Exercise description: Return every line of the records below verbatim, in their original order, with no changes.

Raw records

────────────────────

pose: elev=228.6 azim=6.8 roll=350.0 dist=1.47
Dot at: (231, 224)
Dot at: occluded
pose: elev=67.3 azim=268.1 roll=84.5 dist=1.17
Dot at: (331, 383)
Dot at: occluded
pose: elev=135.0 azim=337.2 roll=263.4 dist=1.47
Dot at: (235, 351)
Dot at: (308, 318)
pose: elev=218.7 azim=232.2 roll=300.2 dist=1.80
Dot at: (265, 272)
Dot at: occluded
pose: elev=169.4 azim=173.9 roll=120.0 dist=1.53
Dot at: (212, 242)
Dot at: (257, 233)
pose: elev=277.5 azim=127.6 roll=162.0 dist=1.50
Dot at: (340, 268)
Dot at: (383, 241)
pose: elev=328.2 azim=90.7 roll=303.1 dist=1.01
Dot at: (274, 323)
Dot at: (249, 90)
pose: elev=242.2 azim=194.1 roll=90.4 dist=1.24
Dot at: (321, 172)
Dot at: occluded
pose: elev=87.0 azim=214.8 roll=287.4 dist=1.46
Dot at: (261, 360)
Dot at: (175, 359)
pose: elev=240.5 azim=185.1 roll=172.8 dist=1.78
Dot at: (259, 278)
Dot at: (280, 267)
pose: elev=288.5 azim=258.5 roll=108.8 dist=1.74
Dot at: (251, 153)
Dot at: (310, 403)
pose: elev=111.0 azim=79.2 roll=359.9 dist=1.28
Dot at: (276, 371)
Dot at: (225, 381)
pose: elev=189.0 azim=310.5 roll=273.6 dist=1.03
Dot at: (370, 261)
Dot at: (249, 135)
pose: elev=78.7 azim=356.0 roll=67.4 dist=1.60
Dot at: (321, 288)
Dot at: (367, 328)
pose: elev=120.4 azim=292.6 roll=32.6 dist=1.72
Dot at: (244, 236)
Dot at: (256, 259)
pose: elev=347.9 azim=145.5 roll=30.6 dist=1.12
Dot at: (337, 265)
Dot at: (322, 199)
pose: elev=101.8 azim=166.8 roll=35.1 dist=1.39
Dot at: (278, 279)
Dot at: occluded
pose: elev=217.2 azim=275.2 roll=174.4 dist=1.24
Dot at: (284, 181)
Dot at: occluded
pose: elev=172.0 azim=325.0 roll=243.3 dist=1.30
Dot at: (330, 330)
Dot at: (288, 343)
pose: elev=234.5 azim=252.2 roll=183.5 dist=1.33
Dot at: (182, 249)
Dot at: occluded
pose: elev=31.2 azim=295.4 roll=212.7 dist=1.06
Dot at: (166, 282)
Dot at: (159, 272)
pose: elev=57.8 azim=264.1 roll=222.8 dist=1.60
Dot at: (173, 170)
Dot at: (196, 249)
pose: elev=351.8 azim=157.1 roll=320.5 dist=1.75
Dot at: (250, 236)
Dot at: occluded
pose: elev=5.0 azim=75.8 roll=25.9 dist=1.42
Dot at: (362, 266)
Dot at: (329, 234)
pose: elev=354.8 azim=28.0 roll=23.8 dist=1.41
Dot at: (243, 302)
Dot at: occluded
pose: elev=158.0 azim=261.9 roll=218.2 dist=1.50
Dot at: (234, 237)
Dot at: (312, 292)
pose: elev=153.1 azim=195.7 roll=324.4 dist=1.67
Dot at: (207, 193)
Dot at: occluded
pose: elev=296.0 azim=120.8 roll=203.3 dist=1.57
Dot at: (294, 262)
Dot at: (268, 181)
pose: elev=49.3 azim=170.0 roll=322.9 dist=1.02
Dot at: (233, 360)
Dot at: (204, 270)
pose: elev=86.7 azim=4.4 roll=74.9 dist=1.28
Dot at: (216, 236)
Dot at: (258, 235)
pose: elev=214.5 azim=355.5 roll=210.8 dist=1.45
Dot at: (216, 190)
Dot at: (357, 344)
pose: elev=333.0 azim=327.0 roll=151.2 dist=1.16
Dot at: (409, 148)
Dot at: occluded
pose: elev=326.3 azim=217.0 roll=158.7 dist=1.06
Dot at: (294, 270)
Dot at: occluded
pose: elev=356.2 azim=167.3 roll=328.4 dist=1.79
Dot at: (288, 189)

────────────────────

Answer to the task:
pose: elev=228.6 azim=6.8 roll=350.0 dist=1.47
Dot at: (231, 224)
Dot at: occluded
pose: elev=67.3 azim=268.1 roll=84.5 dist=1.17
Dot at: (331, 383)
Dot at: occluded
pose: elev=135.0 azim=337.2 roll=263.4 dist=1.47
Dot at: (235, 351)
Dot at: (308, 318)
pose: elev=218.7 azim=232.2 roll=300.2 dist=1.80
Dot at: (265, 272)
Dot at: occluded
pose: elev=169.4 azim=173.9 roll=120.0 dist=1.53
Dot at: (212, 242)
Dot at: (257, 233)
pose: elev=277.5 azim=127.6 roll=162.0 dist=1.50
Dot at: (340, 268)
Dot at: (383, 241)
pose: elev=328.2 azim=90.7 roll=303.1 dist=1.01
Dot at: (274, 323)
Dot at: (249, 90)
pose: elev=242.2 azim=194.1 roll=90.4 dist=1.24
Dot at: (321, 172)
Dot at: occluded
pose: elev=87.0 azim=214.8 roll=287.4 dist=1.46
Dot at: (261, 360)
Dot at: (175, 359)
pose: elev=240.5 azim=185.1 roll=172.8 dist=1.78
Dot at: (259, 278)
Dot at: (280, 267)
pose: elev=288.5 azim=258.5 roll=108.8 dist=1.74
Dot at: (251, 153)
Dot at: (310, 403)
pose: elev=111.0 azim=79.2 roll=359.9 dist=1.28
Dot at: (276, 371)
Dot at: (225, 381)
pose: elev=189.0 azim=310.5 roll=273.6 dist=1.03
Dot at: (370, 261)
Dot at: (249, 135)
pose: elev=78.7 azim=356.0 roll=67.4 dist=1.60
Dot at: (321, 288)
Dot at: (367, 328)
pose: elev=120.4 azim=292.6 roll=32.6 dist=1.72
Dot at: (244, 236)
Dot at: (256, 259)
pose: elev=347.9 azim=145.5 roll=30.6 dist=1.12
Dot at: (337, 265)
Dot at: (322, 199)
pose: elev=101.8 azim=166.8 roll=35.1 dist=1.39
Dot at: (278, 279)
Dot at: occluded
pose: elev=217.2 azim=275.2 roll=174.4 dist=1.24
Dot at: (284, 181)
Dot at: occluded
pose: elev=172.0 azim=325.0 roll=243.3 dist=1.30
Dot at: (330, 330)
Dot at: (288, 343)
pose: elev=234.5 azim=252.2 roll=183.5 dist=1.33
Dot at: (182, 249)
Dot at: occluded
pose: elev=31.2 azim=295.4 roll=212.7 dist=1.06
Dot at: (166, 282)
Dot at: (159, 272)
pose: elev=57.8 azim=264.1 roll=222.8 dist=1.60
Dot at: (173, 170)
Dot at: (196, 249)
pose: elev=351.8 azim=157.1 roll=320.5 dist=1.75
Dot at: (250, 236)
Dot at: occluded
pose: elev=5.0 azim=75.8 roll=25.9 dist=1.42
Dot at: (362, 266)
Dot at: (329, 234)
pose: elev=354.8 azim=28.0 roll=23.8 dist=1.41
Dot at: (243, 302)
Dot at: occluded
pose: elev=158.0 azim=261.9 roll=218.2 dist=1.50
Dot at: (234, 237)
Dot at: (312, 292)
pose: elev=153.1 azim=195.7 roll=324.4 dist=1.67
Dot at: (207, 193)
Dot at: occluded
pose: elev=296.0 azim=120.8 roll=203.3 dist=1.57
Dot at: (294, 262)
Dot at: (268, 181)
pose: elev=49.3 azim=170.0 roll=322.9 dist=1.02
Dot at: (233, 360)
Dot at: (204, 270)
pose: elev=86.7 azim=4.4 roll=74.9 dist=1.28
Dot at: (216, 236)
Dot at: (258, 235)
pose: elev=214.5 azim=355.5 roll=210.8 dist=1.45
Dot at: (216, 190)
Dot at: (357, 344)
pose: elev=333.0 azim=327.0 roll=151.2 dist=1.16
Dot at: (409, 148)
Dot at: occluded
pose: elev=326.3 azim=217.0 roll=158.7 dist=1.06
Dot at: (294, 270)
Dot at: occluded
pose: elev=356.2 azim=167.3 roll=328.4 dist=1.79
Dot at: (288, 189)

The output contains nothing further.